In Hess v. Indiana, the Supreme Court clarified the distinction between speech that incites “imminent disorder” and speech that promotes an unlawful action in the indefinite future.
The case stemmed from an incident at Indiana University. It happened in May 1970, just a few days after the Kent State tragedy in nearby Ohio where four student protesters were killed, an event that triggered a wave of protests at more than 400 college campuses throughout the United States.
The Indiana protesters were being cleared from a street by the local police. One of the students – Gregory Hess – was walking away from the scene with a crowd of fellow protesters when he was overheard by a sheriff to say, “We’ll take the f***ing street later” (or “We’ll take the f***ing street again” – no really knows for sure).
Offended by the student’s choice of words, the sheriff promptly arrested Hess, who was convicted of violating the state’s disorderly conduct statute. Hess appealed the conviction on the grounds that the statute was unconstitutionally vague and overbroad, since it forbids speech that is protected under the First and Fourteenth amendments.
The Indiana Supreme Court had examined and rejected each of Hess’s constitutional arguments, but the U.S. Supreme Court took a close look at Hess’s statement and reached a different conclusion.
“The Indiana Supreme Court placed primary reliance on the trial court’s finding that Hess’ statement ‘was intended to incite further lawless action on the part of the crowd […] and was likely to produce such action,’” the majority opinion stated (94 S.Ct. 326).

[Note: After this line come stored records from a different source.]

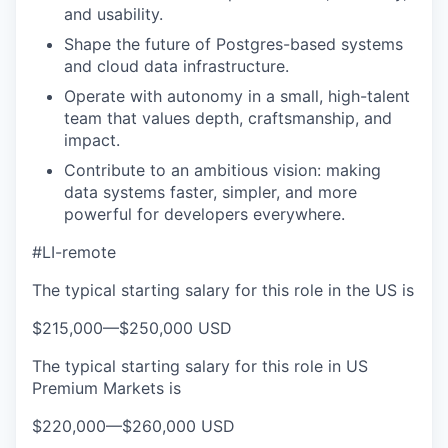
and usability.
Shape the future of Postgres-based systems
and cloud data infrastructure.
Operate with autonomy in a small, high-talent
team that values depth, craftsmanship, and
impact.
Contribute to an ambitious vision: making
data systems faster, simpler, and more
powerful for developers everywhere.
#LI-remote
The typical starting salary for this role in the US is
$215,000
—
$250,000 USD
The typical starting salary for this role in US
Premium Markets is
$220,000
—
$260,000 USD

“At best, however, the statement could be taken as counsel for present moderation; at worst, it amounted to nothing more than advocacy of illegal action at some indefinite future time. This is not sufficient to permit the State to punish Hess’ speech.”
The term “imminent lawless action” had appeared four years earlier in another Supreme Court case, 1969’s Brandenburg v. Ohio (89 S.Ct. 1827), which involved a group of Ku Klux Klan members who invited a local TV station to a rally where they brandished weapons and declared that they would “march on Congress.”
Taken together, Brandenburg and Hess mark a major turning point in free-speech doctrine, extending First Amendment protection to a class of previously unprotected speech that, while subversive, falls short of inciting unlawful behavior.